**Dataset content:**
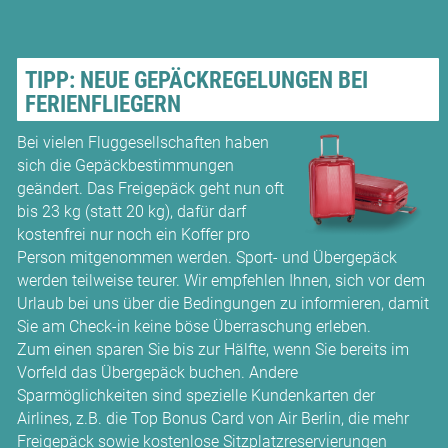
TIPP: NEUE GEPÄCKREGELUNGEN BEI
FERIENFLIEGERN
Bei vielen Fluggesellschaften haben
sich die Gepäckbestimmungen
geändert. Das Freigepäck geht nun oft
bis 23 kg (statt 20 kg), dafür darf
kostenfrei nur noch ein Koffer pro
Person mitgenommen werden. Sport- und Übergepäck
werden teilweise teurer. Wir empfehlen Ihnen, sich vor dem
Urlaub bei uns über die Bedingungen zu informieren, damit
Sie am Check-in keine böse Überraschung erleben.
Zum einen sparen Sie bis zur Hälfte, wenn Sie bereits im
Vorfeld das Übergepäck buchen. Andere
Sparmöglichkeiten sind spezielle Kundenkarten der
Airlines, z.B. die Top Bonus Card von Air Berlin, die mehr
Freigepäck sowie kostenlose Sitzplatzreservierungen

**Exercise:** Among the lines above, find those holding the word "Freigepäck" and state how many there are, number only.

**Worked solution:** 2